AI – Labelling’ likely Inevitable
Even before the Sub-Committee’s recommendations, the Government had consistently advocated for using watermarks, platform labeling, and other fact-checking tools to identify AI-generated content and mitigate the impact of deepfakes. This was reinforced by CERT-In’s advisory on November 27, 2024 (CIAD-2024-0060), which called for watermarked media and detection protocols for deepfakes. Similarly, on January 16, 2025, the Election Commission advised political parties to label AIgenerated or altered materials with terms like “AI-Generated”, “Digitally Enhanced” or “Synthetic Content”.
While labeling may be an initial step to combat deepfakes, it overlooks the potential business impact.

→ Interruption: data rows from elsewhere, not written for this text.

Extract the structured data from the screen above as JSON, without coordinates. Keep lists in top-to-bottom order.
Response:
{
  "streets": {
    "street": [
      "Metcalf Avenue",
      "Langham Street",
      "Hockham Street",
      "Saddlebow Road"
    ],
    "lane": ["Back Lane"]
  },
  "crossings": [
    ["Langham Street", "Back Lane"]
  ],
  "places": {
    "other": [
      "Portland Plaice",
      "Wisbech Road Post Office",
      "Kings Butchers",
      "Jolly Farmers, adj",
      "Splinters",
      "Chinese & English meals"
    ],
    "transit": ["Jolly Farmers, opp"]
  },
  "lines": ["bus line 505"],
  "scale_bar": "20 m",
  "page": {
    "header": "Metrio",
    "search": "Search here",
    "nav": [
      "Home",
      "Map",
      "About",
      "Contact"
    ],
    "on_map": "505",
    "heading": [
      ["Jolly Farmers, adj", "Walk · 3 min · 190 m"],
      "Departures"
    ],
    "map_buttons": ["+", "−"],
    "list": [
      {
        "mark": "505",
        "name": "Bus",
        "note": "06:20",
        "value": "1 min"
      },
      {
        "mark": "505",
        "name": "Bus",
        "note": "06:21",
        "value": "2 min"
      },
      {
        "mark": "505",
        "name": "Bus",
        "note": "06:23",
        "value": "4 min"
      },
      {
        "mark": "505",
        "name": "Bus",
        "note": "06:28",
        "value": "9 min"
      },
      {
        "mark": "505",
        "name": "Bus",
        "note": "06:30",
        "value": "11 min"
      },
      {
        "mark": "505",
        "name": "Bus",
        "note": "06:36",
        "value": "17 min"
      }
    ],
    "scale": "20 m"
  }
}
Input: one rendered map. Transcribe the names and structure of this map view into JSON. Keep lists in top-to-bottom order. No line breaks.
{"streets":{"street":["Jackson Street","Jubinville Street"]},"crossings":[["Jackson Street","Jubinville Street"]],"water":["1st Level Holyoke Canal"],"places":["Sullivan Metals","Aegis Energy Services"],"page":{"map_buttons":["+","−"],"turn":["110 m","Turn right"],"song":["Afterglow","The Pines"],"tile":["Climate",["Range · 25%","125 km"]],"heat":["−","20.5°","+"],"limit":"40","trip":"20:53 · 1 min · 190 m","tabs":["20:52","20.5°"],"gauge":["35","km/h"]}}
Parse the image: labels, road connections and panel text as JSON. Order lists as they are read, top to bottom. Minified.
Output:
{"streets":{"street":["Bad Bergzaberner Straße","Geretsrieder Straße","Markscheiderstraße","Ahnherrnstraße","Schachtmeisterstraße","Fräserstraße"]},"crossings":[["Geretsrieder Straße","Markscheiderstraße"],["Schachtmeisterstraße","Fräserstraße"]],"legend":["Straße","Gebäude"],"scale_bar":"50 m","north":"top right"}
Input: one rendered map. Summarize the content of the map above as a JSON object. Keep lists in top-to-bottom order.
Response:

AI-labeled content may be viewed skeptically by end users, as the intent of AI is often to enhance material without revealing its computer-generated nature.
Industry Takeaway
In summary, while the Sub-Committee’s recommendations represent a thoughtful attempt to regulate AI technology, specifically by encouraging baseline commitments from the industry, several gaps remain in terms of the Government’s outlook towards AI regulation. The harm-based approach, while well-intentioned, risks stifling innovation by imposing broad, one-size-fits-all regulations. It will be crucial for the respective committees / technical body proposed to be set up by MeitY to engage with the industry, on identifying the roles of various stakeholders and the instances or sectors where ‘techno-legal’ compliance model could be feasible.